Understanding of I ++ problems in java

Understanding of I ++ problems in java

Understanding of I ++ problems in java

Interview question analysis

During the last Tuesday interview, I encountered a questionable pen question. Here I will analyze it in detail to find out the cause of the problem, solve the confusion, and avoid the same problem again.

The following code is used: The for loop traverses 20 times and copies the count ++ value to count. What is the result of count?

public static void main(String[] args) throws Exception {        int count = 0;        for (int i = 0; i < 10; i++) {            count = count++;            // count= ++count;            // count=count++ + ++count;            // count=++count + count++ ;            System.out.println(count== + count);        }        System.out.println(count);    }

Difficult questions

This topic mainly describes how count = count ++ is executed in the Java Virtual Machine in sequence.

In java, count = count ++ stores the count value and then executes count ++, then copy the previously stored value to count (instead of copying the value after count + 1 to count). What we see is that no matter how values are assigned, the count value is always the original default value. In C language, I guess the answer will be different. According to a student, the answer is different. I didn't test it.

Update: in (21:04:55) for further understanding, refer to the content in the interview book, count = count ++, which belongs to java using the intermediate variable caching mechanism, let's use a complex example to understand it. In this case, the Execution Code is as follows: count = 1, count = count + count ++; Specific write: x = (count + count ++ ), y = (x + count ++), z = (y + count ++); count = z, let's take a look at x = (count + count ++), count = 1, and x = count + count = 2. Adding 1 to count is equal to 2; y = (x + count ++), y = x + count = 2 + 2 = 4, count Add 1 equals 3, z = (y + count ++ ), z = y + count = 4 + 3 = 7, count Add 1 equals 4

Extended content

When we change count = count ++ to count = + + count, what is the content and the result is the so-called 1, 2, 3, 4... .

The execution process is: first count and Add 1, and then assign the result of auto-increment to count, so it will not remain unchanged.

Next, let's discuss how much the result will be if we replace count = count ++ with count = count ++ count.

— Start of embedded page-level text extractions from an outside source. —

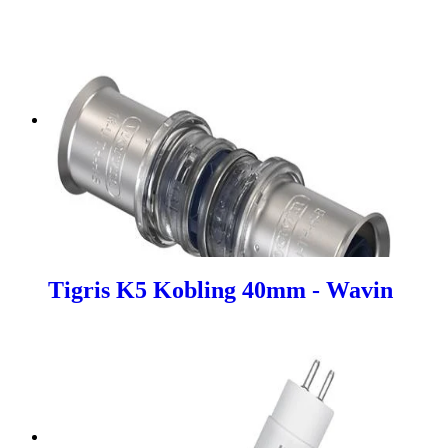
Tigris K5 Kobling 40mm - Wavin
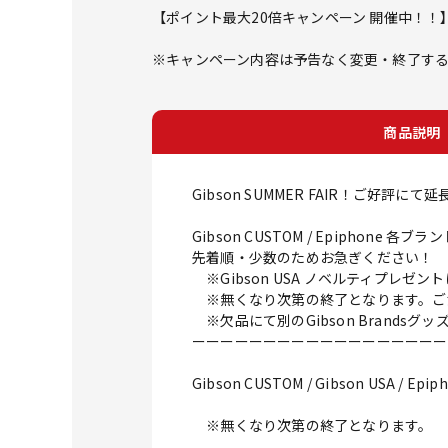
【ポイント最大20倍キャンペーン 開催中！！
※キャンペーン内容は予告なく変更・終了す
商品説明
Gibson SUMMER FAIR！ご好評にて
Gibson CUSTOM / Epiph
先着順・少数のためお急ぎください！ 
※Gibson USA ノベルティプレゼ
※無くなり次第の終了となります。ご
※欠品にて別のGibson Brands
ーーーーーーーーーーーーーーーーーー
Gibson CUSTOM / Gibson U
※無くなり次第の終了となります。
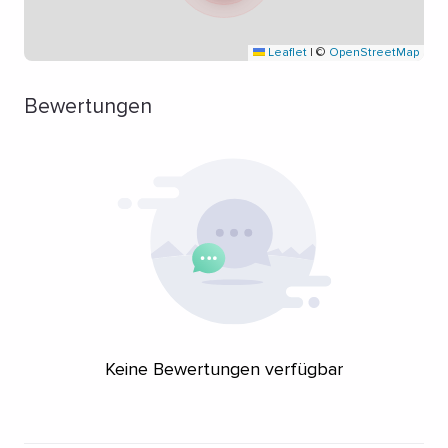
Leaflet
|
©
OpenStreetMap
Bewertungen
Keine Bewertungen verfügbar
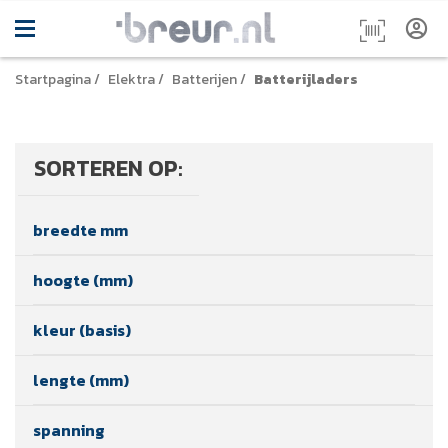
Startpagina
/
Elektra
/
Batterijen
/
Batterijladers
SORTEREN OP:
breedte mm
hoogte (mm)
kleur (basis)
lengte (mm)
spanning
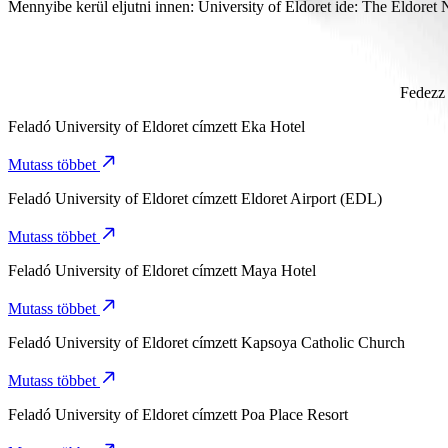
Körülbelül 14 p időt vesz igénybe eljutni innen: University of Eldoret
Mennyibe kerül eljutni innen: University of Eldoret ide: The Eldoret 
Az utazás várható ára innen: University of Eldoret ide: The Eldoret 
Fedezz 
Feladó
University of Eldoret
címzett
Eka Hotel
Mutass többet
Feladó
University of Eldoret
címzett
Eldoret Airport (EDL)
Mutass többet
Feladó
University of Eldoret
címzett
Maya Hotel
Mutass többet
Feladó
University of Eldoret
címzett
Kapsoya Catholic Church
Mutass többet
Feladó
University of Eldoret
címzett
Poa Place Resort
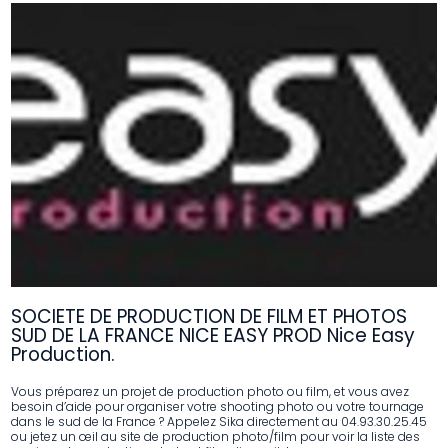
SOCIETE DE PRODUCTION DE FILM ET PHOTOS
SUD DE LA FRANCE NICE EASY PROD Nice Easy
Production.
Vous préparez un projet de production photo ou film, et vous avez
besoin d’aide pour organiser votre shooting photo ou votre tournage
dans le sud de la France ? Appelez Sika directement au 04.93.30.25.45
ou jetez un œil au site de production photo/film pour voir la liste des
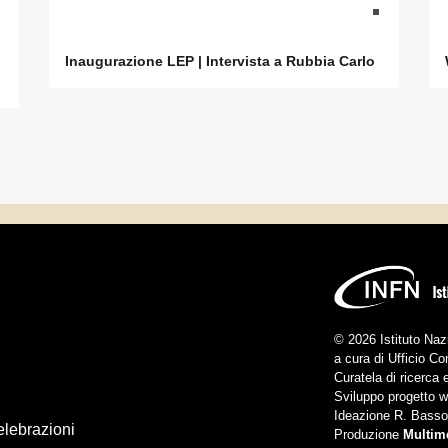
Inaugurazione LEP | Intervista a Rubbia Carlo
© 2026 Istituto Naz
a cura di Ufficio 
Curatela di ricerca
Sviluppo progetto 
Ideazione R. Basso
celebrazioni
Produzione
Multim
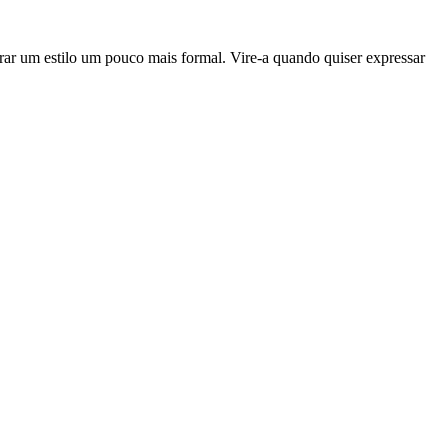
ar um estilo um pouco mais formal. Vire-a quando quiser expressar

In this case, the execution process of count is: first execute the rightmost count + 1, we assume that the initial value of count is 0, then after the rightmost auto-increment of 1, the result becomes, count = 1, and then execute count = count + count. At this time, the count content has already changed from 0 to 1, + The count value before and after the number is 1, so that the result of adding the two parts is 2, and the first result is indeed 2.

When we replace count = count ++ with count = ++ count + count ++, what is the result?

The result is the same as the preceding one. The first result is still 2. the execution order is: Execute the ++ count next to the given = sign first, that is, let count Add 1, so that the count content is changed from 0 to 1, and then the two 1 are added, which is the so-called 2.

The above is what I want to say, count = count ++; some people may wonder why the count suffix plus 1 is not assigned to count, but the prefix plus 1, after modifying the count content, you can assign values to count. In fact, as mentioned in the bold text above, the memory will be temporarily stored in the previous, in count = count ++, after jvm analysis, the count suffix is added with 1, records the original count value, stores it in a bucket, assigns it to count, and Adds 1 to count. The prefix and 1 have the highest priority. At the beginning, the count content, jvm syntax analysis, and semantic analysis are directly modified, and the count content is assigned to count. Through such a test, we can roughly describe this process. After all, the comparison of the final test results and multiple groups of data also proves my conjecture. Of course, it is more in-depth, let's take a look at how the jvm analyzes and processes it.

Add another question

The following is a question similar to the above:

public class MyTest {    static{        int x=5;    }    static int x,y;    public static void main(String[] args) {        x--;        myMethod();        System.out.println(x+ y++ + x);    }    private static void myMethod() {        // TODO Auto-generated method stub        y= x++ + ++x;    }}

The result is 2. The reason is analyzed by yourself.